TASK » Which lines in the listing below contain the string "先把kubernetes跑起来"? Extract each of them, matching case exactly.

AVAILABLE DATA »

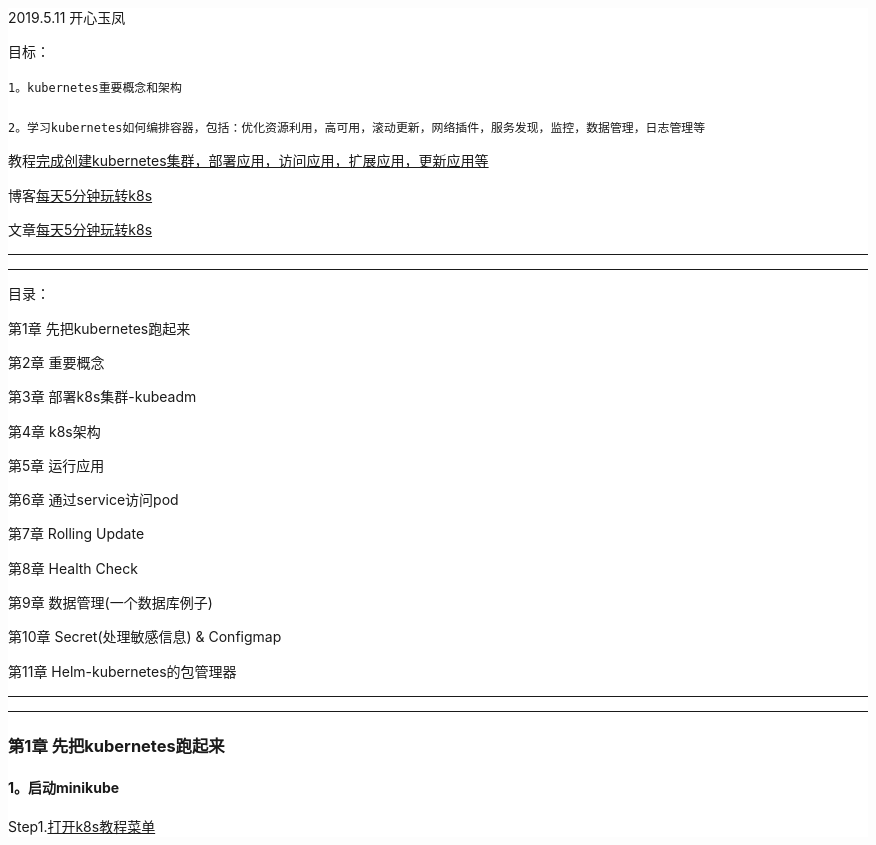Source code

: 2019.5.11 开心玉凤

目标：

    1。kubernetes重要概念和架构
    
    2。学习kubernetes如何编排容器，包括：优化资源利用，高可用，滚动更新，网络插件，服务发现，监控，数据管理，日志管理等
    
教程[完成创建kubernetes集群，部署应用，访问应用，扩展应用，更新应用等](https://kubernetes.io/docs/tutorials/#basics)

博客[每天5分钟玩转k8s](https://mp.sohu.com/profile?xpt=Y2xvdWRtYW42QHNvaHUuY29t&_f=index_pagemp_2&spm=smpc.content.author.3.1557473409950ErIE9g3)

文章[每天5分钟玩转k8s](https://www.cnblogs.com/liufei1983/category/1369899.html)


-------------------------------------------------
*************************************************


目录：

第1章 先把kubernetes跑起来

第2章 重要概念

第3章 部署k8s集群-kubeadm

第4章 k8s架构

第5章 运行应用

第6章 通过service访问pod

第7章 Rolling Update

第8章 Health Check

第9章 数据管理(一个数据库例子)

第10章 Secret(处理敏感信息) & Configmap

第11章 Helm-kubernetes的包管理器

-------------------------------------------------
*************************************************

### 第1章 先把kubernetes跑起来

#### 1。启动minikube

Step1.[打开k8s教程菜单](https://kubernetes.io/docs/tutorials/kubernetes-basics/create-cluster/cluster-interactive/)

WRITTEN RESPONSE »
第1章 先把kubernetes跑起来
### 第1章 先把kubernetes跑起来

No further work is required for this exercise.